I had come to Industry to see Dallas Dubois perform, as I had promised. As much as I don’t like going out, I don’t like keeping promises either. But in my advancing age, I am continuing my mission to try and do new things, so keeping my promise to go out is one of them. But Dallas’ show wasn’t starting until Midnight, which meant at least 12:30am if I was lucky and Matt and his friends were anxious to go to Vlada to see their friend Bianca del Rio. Not wanting to be alone in a bar, I joined them in their trip across the street and vowed to return to see Dallas.

At Vlada, we ran into the usual characters: Matt’s former roommate, that adorable bartender who never remembers me, and of course Bianca herself. It felt so good to see Bianca, on this our second anniversary of me dropping by but not sticking around for her show. Bianca pretends to be offended but mostly I think some nights she is tired and she knows I would be a reliable target for her barbs and she could take the walk instead of trying to bat for home. Bianca did tell me an hilarious story about Lady Bunny and a refrigerator and in the midst of cackling like a chicken in an egg factory, I was recognized by a listener. Or I should say, my laugh was recognized.

They were visiting from South Carolina and couldn’t believe their good fortune at running into me randomly in a bar. The gay community is a lot smaller than you think, kids! I took a photo with them and assured them my laugh was real. They told me how much my show meant to people and I brushed it off so they insisted on repeating it later. It is hard to take the compliment when I spend most of my precious airtime suggesting Britney is a Japanese sex robot and telling fart jokes, but maybe that is all people really need at the end of the day. I also ran into Mike’s friend Mike, who introduced me to a handsome friend of his who loves the show and who tried to tell him the name of his book and his website, both of which I instantly forgot in the act of trying to remember.

I have done a worse job than usual remembering people and names. It is almost as if I thought I wasn’t going to write about it all later, but I promise I was writing it in my head as I walked out of the building tonight and headed to Industry in the first place. Maybe it is just bad luck. I remembered Matt’s friend was named Matt and that he was visiting from Los Angeles and that he worked in Pasadena and lived in West Hollywood and he was an editor and an actor but I still couldn’t find him online later. Damn you Friendster, this is when I could have used you most!

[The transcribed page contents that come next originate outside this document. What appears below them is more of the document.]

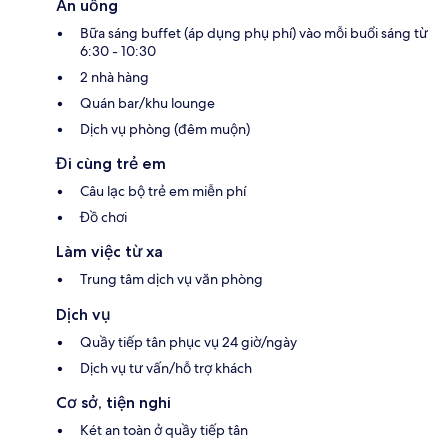
Ăn uống
Bữa sáng buffet (áp dụng phụ phí) vào mỗi buổi sáng từ
6:30 - 10:30
2 nhà hàng
Quán bar/khu lounge
Dịch vụ phòng (đêm muộn)
Đi cùng trẻ em
Câu lạc bộ trẻ em miễn phí
Đồ chơi
Làm việc từ xa
Trung tâm dịch vụ văn phòng
Dịch vụ
Quầy tiếp tân phục vụ 24 giờ/ngày
Dịch vụ tư vấn/hỗ trợ khách
Cơ sở, tiện nghi
Két an toàn ở quầy tiếp tân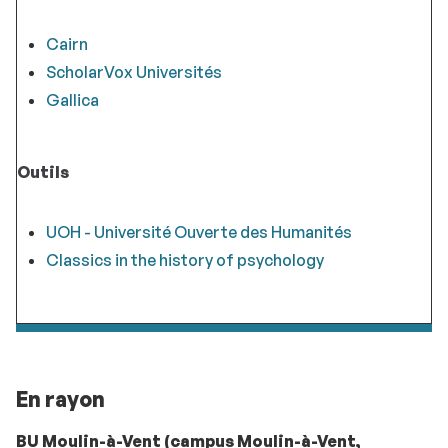
Cairn
ScholarVox Universités
Gallica
Outils
UOH - Université Ouverte des Humanités
Classics in the history of psychology
En rayon
BU Moulin-à-Vent
(campus Moulin-à-Vent,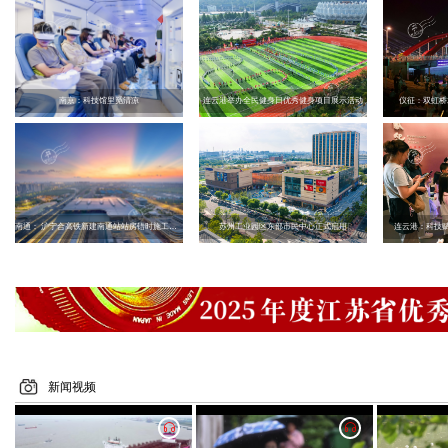
南京：科技馆里觅清凉
连云港举办全民健身日优秀健身项目展示活动
仪征：双虹桥
南通： 沪宁合高铁新建南通站站房错时施工应对高温天气
苏州工业园区东部市民中心正式启用
连云港：科技赋
新闻视频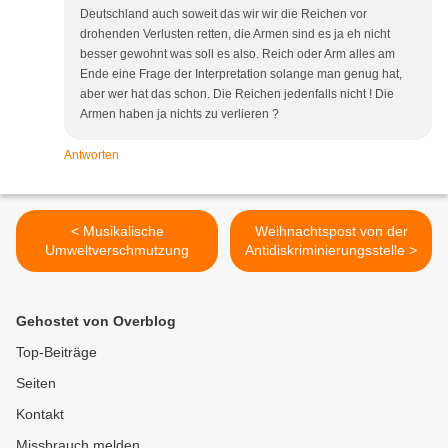
Deutschland auch soweit das wir wir die Reichen vor
drohenden Verlusten retten, die Armen sind es ja eh nicht
besser gewohnt was soll es also. Reich oder Arm alles am
Ende eine Frage der Interpretation solange man genug hat,
aber wer hat das schon. Die Reichen jedenfalls nicht ! Die
Armen haben ja nichts zu verlieren ?
Antworten
< Musikalische
Weihnachtspost von der
Umweltverschmutzung
Antidiskriminierungsstelle >
Gehostet von Overblog
Top-Beiträge
Seiten
Kontakt
Missbrauch melden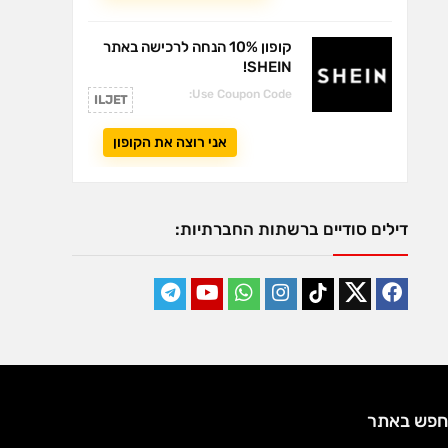
קופון 10% הנחה לרכישה באתר
SHEIN!
Use Coupon Code:
ILJET
אני רוצה את הקופון
דילים סודיים ברשתות החברתיות:
חפש באתר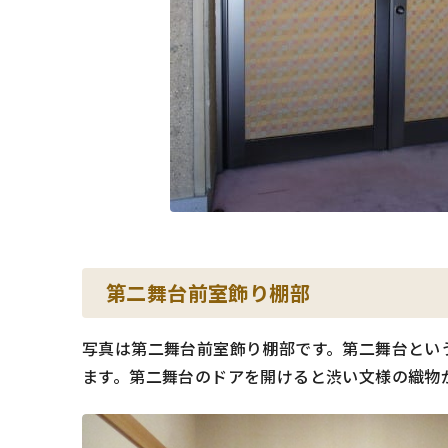
第二舞台前室飾り棚部
写真は第二舞台前室飾り棚部です。第二舞台とい
ます。第二舞台のドアを開けると渋い文様の織物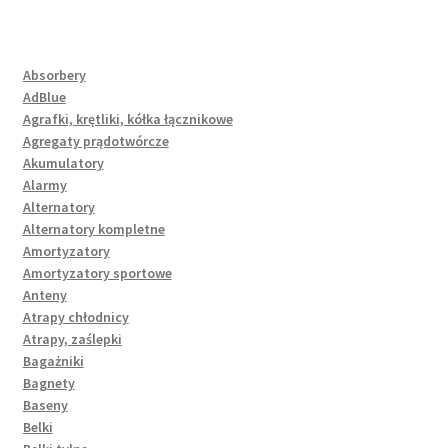
Absorbery
AdBlue
Agrafki, krętliki, kółka łącznikowe
Agregaty prądotwórcze
Akumulatory
Alarmy
Alternatory
Alternatory kompletne
Amortyzatory
Amortyzatory sportowe
Anteny
Atrapy chłodnicy
Atrapy, zaślepki
Bagażniki
Bagnety
Baseny
Belki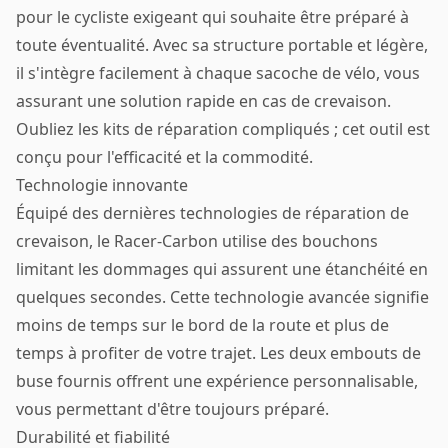
pour le cycliste exigeant qui souhaite être préparé à
toute éventualité. Avec sa structure portable et légère,
il s'intègre facilement à chaque sacoche de vélo, vous
assurant une solution rapide en cas de crevaison.
Oubliez les kits de réparation compliqués ; cet outil est
conçu pour l'efficacité et la commodité.
Technologie innovante
Équipé des dernières technologies de réparation de
crevaison, le Racer-Carbon utilise des bouchons
limitant les dommages qui assurent une étanchéité en
quelques secondes. Cette technologie avancée signifie
moins de temps sur le bord de la route et plus de
temps à profiter de votre trajet. Les deux embouts de
buse fournis offrent une expérience personnalisable,
vous permettant d'être toujours préparé.
Durabilité et fiabilité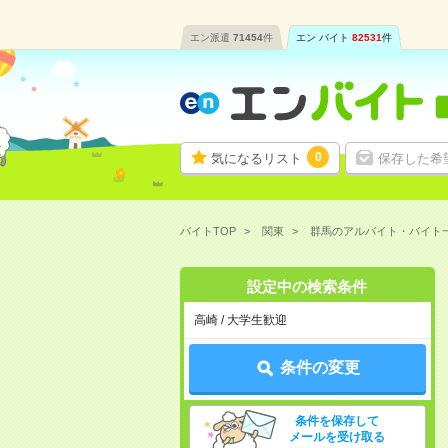
エン派遣
71454
件
エン バイト
82531
件
0
気になるリスト
保存した希
バイトTOP
関東
群馬のアルバイト・バイト
設定中の検索条件
高崎 / 大学生歓迎
条件の変更
条件を保存して
メールを受け取る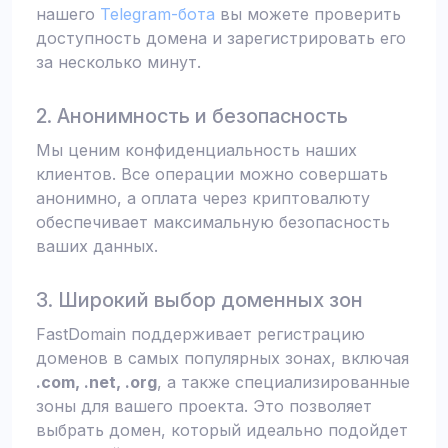
нашего
Telegram-бота
вы можете проверить
доступность домена и зарегистрировать его
за несколько минут.
2. Анонимность и безопасность
Мы ценим конфиденциальность наших
клиентов. Все операции можно совершать
анонимно, а оплата через криптовалюту
обеспечивает максимальную безопасность
ваших данных.
3. Широкий выбор доменных зон
FastDomain поддерживает регистрацию
доменов в самых популярных зонах, включая
.com, .net, .org
, а также специализированные
зоны для вашего проекта. Это позволяет
выбрать домен, который идеально подойдет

After I said good night to Vlada, just as Bianca was starting her show, I ran back across the street to Industry to catch Dallas. The bar was packed, especially near the tiny stage in the rear. I staked out a reasonably comfortable spot where I wasn’t bumped too much. But it didn’t matter, because someone still managed to spill half a cocktail down my arm and even though he did a half-assed job of wiping me with his crushed velvet corduroy jacket, I don’t think I was sufficiently grateful in his eyes.

The show started and Dallas did a rousing lip sync to Nicole Kidman’s Diamonds Are A Girl’s Best Friend from Moulin Rouge, including a surprise costume change behind the curtain. It really was great and the crowd ate it all up and begged for seconds. But I was too far away for Dallas to see me and the crowd was too much for me to get any closer. Besides, I delivered as promised. I came. I saw. I snarked. Mission accomplished, I headed for the door. As I zipped up my hoodie to head out into the brisk drizzly night, I spied that hipster by the pool table again. The urge to rough him up was gone. It had been a good night after all and I didn’t have anything left to prove.